Examine every line of the listing below. Count those containing "minor" and state only the result.

━━ Given records ━━

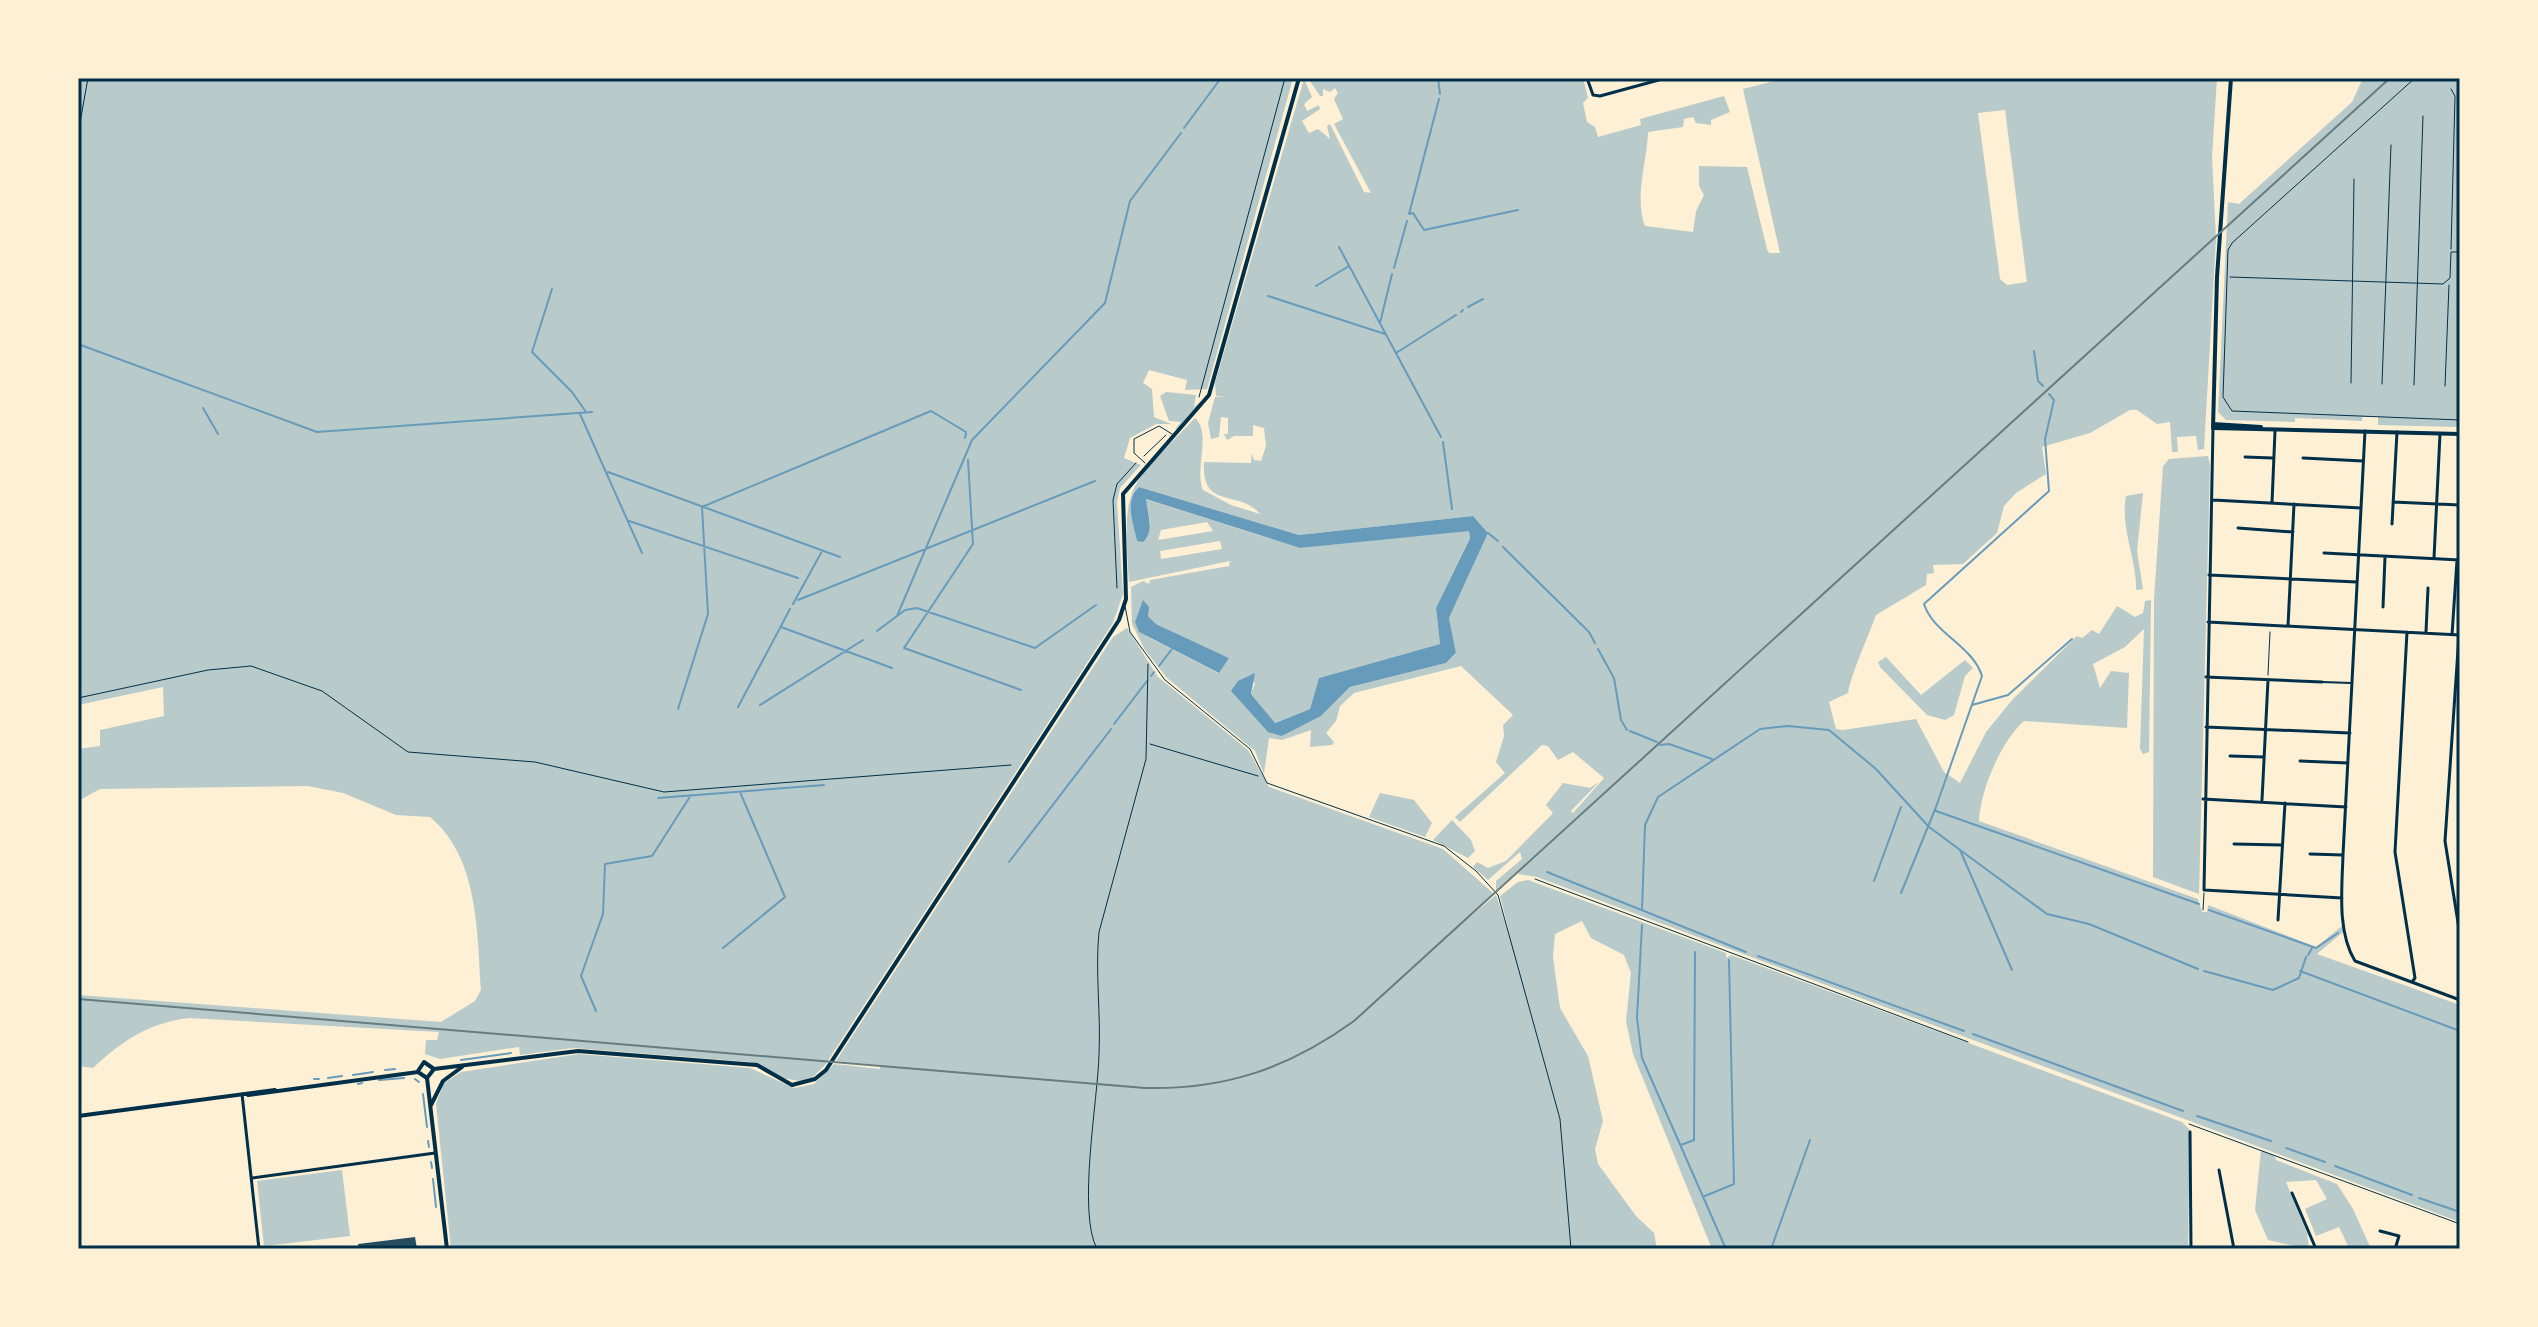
<svg xmlns="http://www.w3.org/2000/svg" width="2538" height="1327" viewBox="0 0 2538 1327" font-family="Montserrat,sans-serif">
  <style>
    .green { fill: #b9caca; fill-rule: evenodd }
    .water { fill: #669bbc }
    .lines { fill: none; stroke-linecap: round; stroke-linejoin: round }
    .stream { stroke: #669bbc; stroke-width: 2 }
    .building { fill: #264d5e }
    .path { stroke: #003049; stroke-width: 1 }
    .service { stroke: #003049; stroke-width: 1 }
    .pedestrian { stroke: #003049; stroke-width: 2 }
    .minor { stroke: #003049; stroke-width: 3 }
    .tertiary { stroke: #003049; stroke-width: 4 }
    .secondary { stroke: #003049; stroke-width: 4 }
    .rail { stroke: #657d81; stroke-width: 2 }
    .neatline { fill: none; stroke: #003049; stroke-width: 3 }
  </style>
  <rect width="100%" height="100%" fill="#fdf0d5"/>
  <path class="green" d="M78 78H1293L1207 389 1185 390 1187 380 1149 370 1143 383 1152 389 1154 417 1171 424H1156L1130 438 1124 458 1141 465 1120 488 1117 502 1123 594 1113 623 825 1065 813 1077 800 1081 782 1078 750 1062 574 1048 520 1055 519 1047 440 1059 425 1054 426 1040H437L439 1032 189 1018C148 1023 122 1041 93 1068L78 1066V995L441 1022 475 1001 481 990C477 932 479 858 430 817L396 815 343 793 308 786 100 789 78 801V749L100 746V730L164 716 163 687 78 705Z
    M1308 78H1583L1588 98 1583 103 1587 122 1595 127 1598 137 1641 125 1640 119 1724 96 1730 112 1711 120V125L1696 123 1693 117 1684 119 1683 127 1648 132C1647 163 1634 196 1645 226L1693 232 1696 211 1704 195 1699 186V166L1747 167 1767 249 1769 253H1780L1743 89 1786 78H2217L2212 157 2216 239 2204 449 2198 450 2196 436 2177 437 2178 452H2172L2170 422 2157 424 2137 410H2130L2090 433 2042 447 2046 474 2016 493 2004 506 1997 533 1963 564 1933 565 1934 573 1927 574 1926 585 1876 615C1868 637 1851 674 1848 693L1829 702 1836 729 1843 730 1916 719 1944 772 1960 783 1986 732 2013 699 2077 636 2082 638 2092 630 2099 634 2117 606 2135 617 2143 613 2145 601 2151 600 2149 752 2143 754 2140 749 2144 629 2125 647 2093 664 2100 688 2111 671 2129 673 2127 728 2024 721C2001 741 1980 791 1979 821L2198 899 2202 912H2207L2208 905 2316 947 2342 926 2343 932 2317 954 2460 1005V1222L1537 877 1518 874 1524 865 1496 890V881L1522 859 1520 852 1488 880 1473 867 1477 862 1488 868 1506 861 1553 813 1546 805 1563 783 1590 788 1599 782 1571 811 1573 813 1604 778 1573 752 1558 760 1548 746 1542 745 1460 822 1455 817 1505 773 1496 762 1504 736 1503 725 1513 715 1461 666 1354 693 1340 706 1336 721 1326 733 1334 742 1332 745 1310 747 1311 730 1282 740 1269 738 1264 774 1255 751 1167 678 1145 650 1132 624 1131 587 1143 581 1149 584 1150 580 1229 566 1230 561 1129 582C1122 481 1127 489 1195 418 1212 433 1194 469 1203 490L1231 505 1260 514C1240 489 1201 511 1204 462L1251 463 1252 453 1254 460 1261 461 1266 446 1264 428 1253 425V436H1234L1227 440 1224 434H1228V418L1221 417 1219 437 1211 439 1208 423 1215 397 1226 396H1216L1215 383 1304 79 1312 97 1304 104 1307 111 1319 105 1320 109 1302 121 1309 133 1318 129 1330 139 1327 126 1330 124 1364 192 1371 193 1334 124 1343 119 1334 99 1338 93 1335 88 1330 92 1323 89V96H1320ZM2005 110 2027 282 2007 285 2000 279 1978 113ZM1139 487 1299 535 1473 516 1488 533 1449 618 1456 654 1446 663 1350 687 1321 716 1282 736 1238 681 1255 683 1251 694 1274 723 1310 709 1319 678 1440 644 1436 608 1470 537 1469 530 1300 548 1145 499 1150 522 1137 541C1133 522 1124 501 1139 487ZM1207 522 1213 531 1158 540 1161 530ZM1220 541 1222 549 1161 559 1160 551ZM1148 616 1156 624 1229 658 1218 673 1150 638 1139 632Z
    M2363 78H2460V427L2378 425V417H2362V421L2295 418V422L2226 420 2218 412 2228 202 2239 204 2352 102Z
    M1166 392 1196 395 1194 407 1201 401 1178 428 1175 429 1181 422 1169 421 1160 396Z
    M2208 456 2210 466 2199 894 2153 877 2154 599 2163 466 2169 459Z
    M2143 493 2137 551 2143 589 2136 590C2137 559 2120 529 2126 496Z
    M1127 628 1158 677 1248 750 1269 787 1443 849 1493 893 1465 921 1496 895 1510 936 1500 896 1518 882 1528 880 1726 953V958L1731 955 2182 1122 2190 1130 2188 1249H1712L1633 1054 1626 1021 1631 973 1624 955 1591 938 1582 921 1555 934 1553 957 1560 1008 1588 1056 1603 1121 1595 1149 1598 1164 1636 1216 1654 1233 1657 1249H451L436 1104 444 1083 461 1072 579 1054 750 1068 794 1088 814 1084 834 1064 880 1069V1065L836 1061 1113 637Z
    M1886 657 1921 695 1965 660 1973 668 1965 676 1954 715 1945 720 1927 715 1880 667 1878 662Z
    M1380 793 1414 800 1432 823 1425 837 1369 817Z
    M1452 820 1471 840 1475 851 1468 858 1433 840Z
    M2261 1150 2274 1155 2276 1160 2337 1184 2353 1209 2371 1249 2348 1246 2339 1227 2316 1236 2305 1209 2327 1199 2316 1180 2286 1182 2307 1233 2309 1249 2268 1240 2255 1210Z
    M342 1170 350 1236 264 1246 257 1181Z"/>
  <path class="water" d="M1139 487 1299 535 1473 516 1488 533 1449 618 1456 653 1446 663 1350 687 1321 716 1282 736 1268 732 1231 691 1238 681 1255 673 1251 694 1275 723 1310 709 1319 678 1440 644 1436 608 1470 538 1469 531 1300 548 1146 499C1147 513 1155 531 1143 542L1137 541C1133 522 1124 501 1139 487Z
    M1143 600 1149 607 1148 616 1156 624 1229 658 1219 673 1139 632 1135 622Z"/>
  <g class="lines">
    <path class="stream" d="M1438 78 1440 94
      M1439 99 1409 214 1413 213 1424 230 1518 210
      M1184 128 1221 78
      M1339 247 1441 437
      M1394 268 1407 221
      M1316 286 1349 266
      M552 289 532 352 572 392 586 412
      M1268 296 1385 334
      M1468 307 1483 299
      M1461 312 1463 310
      M1380 323 1392 274
      M78 344 317 432 592 412
      M2034 351 2038 381 2043 386
      M1396 353 1456 315
      M203 408 218 434
      M580 414 642 553
      M1443 442 1452 509
      M968 460 973 544 904 648 1021 690
      M608 472 840 557
      M629 521 798 578
      M1488 533 1498 541
      M1503 547 1589 632 1595 643
      M798 600 1095 481
      M793 604 821 553
      M897 616 972 440 1105 303 1130 201 1181 133
      M781 627 892 668
      M877 631 905 610 917 608 1035 648 1096 605
      M1598 649 1614 678 1621 720 1627 730
      M1159 666 1172 649
      M1151 676 1154 672
      M760 705 863 640
      M1972 705 2008 695 2072 639
      M738 707 790 609
      M678 709 708 614 702 507 931 411 966 432 965 438
      M1114 724 1147 681
      M1630 731 1657 742
      M1660 745 1669 744 1712 759
      M658 798 824 785
      M1936 811 2199 904
      M1960 850 2012 970
      M1009 862 1111 729
      M1547 872 1746 952
      M1874 881 1901 807
      M1901 893 1936 807 1982 676C1973 646 1933 633 1924 604L2049 491 2045 439 2054 400 2049 394
      M1642 909 1645 825 1658 797 1760 729 1788 726 1829 730 1876 769 1929 827 2047 914 2089 924 2198 969
      M2209 910 2316 948 2338 933
      M1642 925 1637 1018 1642 1058 1726 1249
      M723 948 785 897 740 792
      M2308 955 2312 948
      M1758 956 1964 1031
      M2204 971 2273 990 2299 978 2306 957
      M2300 971 2460 1031
      M596 1011 581 976 603 914 605 864 652 856 691 795
      M1973 1034 2183 1111
      M461 1060 511 1053
      M385 1070 395 1069
      M353 1075 373 1072
      M328 1078 342 1076
      M314 1079H319
      M415 1079 419 1082
      M379 1080 404 1078
      M358 1084 362 1083
      M423 1094 427 1127
      M2197 1116 2271 1141
      M428 1141 429 1147
      M1681 1145 1694 1140 1695 952
      M2286 1148 2325 1162
      M431 1162 432 1168
      M2335 1166 2412 1195
      M433 1179 436 1207
      M1705 1196 1734 1184 1729 960
      M2419 1198 2460 1212
      M1771 1249 1810 1140"/>
  </g>
  <path class="building" d="M415 1237 417 1249H359L358 1244Z"/>
  <g class="lines">
    <path class="path" d="M2415 78 2232 243 2228 250 2223 397 2232 411 2460 420
      M78 134 88 78
      M2451 249 2455 96 2451 89
      M2230 277 2443 284 2450 278 2451 252H2460
      M2351 383 2354 179
      M2382 384 2391 145
      M2414 385 2423 116
      M2445 386 2449 285
      M1199 397 1285 78
      M1144 456 1166 435
      M1117 588 1113 500 1117 484 1136 463
      M2268 675 2270 632
      M78 698 208 670 251 666 322 691 408 752 535 762 664 792 1011 765
      M1150 744 1258 776
      M1535 879 1968 1042
      M2189 1124 2460 1224
      M1097 1249C1077 1212 1098 1100 1099 1054 1101 1014 1095 972 1099 932L1146 759 1148 664"/>
    <path class="service" d="M1145 463 1134 453V439L1159 426 1172 434
      M1125 606 1130 632 1165 680 1250 749 1267 783 1444 846 1476 871 1498 895 1560 1119 1571 1249
      M2203 910 2204 893"/>
    <path class="pedestrian" d="M2322 682 2351 683"/>
    <path class="minor" d="M1587 78 1593 95 1600 96 1666 78
      M2213 428 2204 890 2342 898
      M2365 431 2343 855C2342 888 2337 932 2355 961L2460 1000
      M2245 457 2273 458
      M2303 458 2363 461
      M2213 500 2361 508
      M2393 502 2460 505
      M2272 503 2275 431
      M2392 524 2397 432
      M2238 528 2293 532
      M2324 553 2460 560
      M2434 558 2440 434
      M2209 575 2357 582
      M2383 607 2385 557
      M2208 622 2460 635
      M2288 626 2294 504
      M2407 632 2395 852 2415 978 2412 982
      M2426 632 2428 588
      M2452 635 2457 560
      M2459 635 2445 841 2460 935
      M2206 677 2322 682
      M2206 727 2350 733
      M2230 756 2264 757
      M2300 761 2348 763
      M2203 799 2346 807
      M2262 800 2268 680
      M2234 844 2282 845
      M2310 854 2343 855
      M2278 920 2285 803
      M242 1094 259 1249
      M2190 1132 2191 1249
      M2219 1170 2234 1249
      M252 1178 435 1153
      M2292 1193 2316 1249
      M2380 1231 2399 1236 2395 1249"/>
    <path class="tertiary" d="M2231 78 2217 277 2213 428 2460 434
      M2213 424 2261 427
      M427 1078 447 1249
      M431 1105 443 1081 462 1067"/>
    <path class="secondary" d="M434 1069 578 1051 757 1065 792 1085 815 1079 826 1070 1119 620 1126 599 1123 494 1209 395 1299 78
      M418 1071 424 1062 434 1069
      M418 1072 427 1078 434 1069
      M248 1095 418 1072
      M78 1116 275 1090"/>
    <path class="rail" d="M78 999 1145 1088C1225 1090 1289 1068 1354 1021L2390 78"/>
  </g>
  <rect width="2538" height="1327" fill="none" stroke="#fdf0d5" stroke-width="160"/>
  <rect x="80" y="80" width="2378" height="1167" class="neatline"/>
</svg>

━━━

■ **Task answer**
2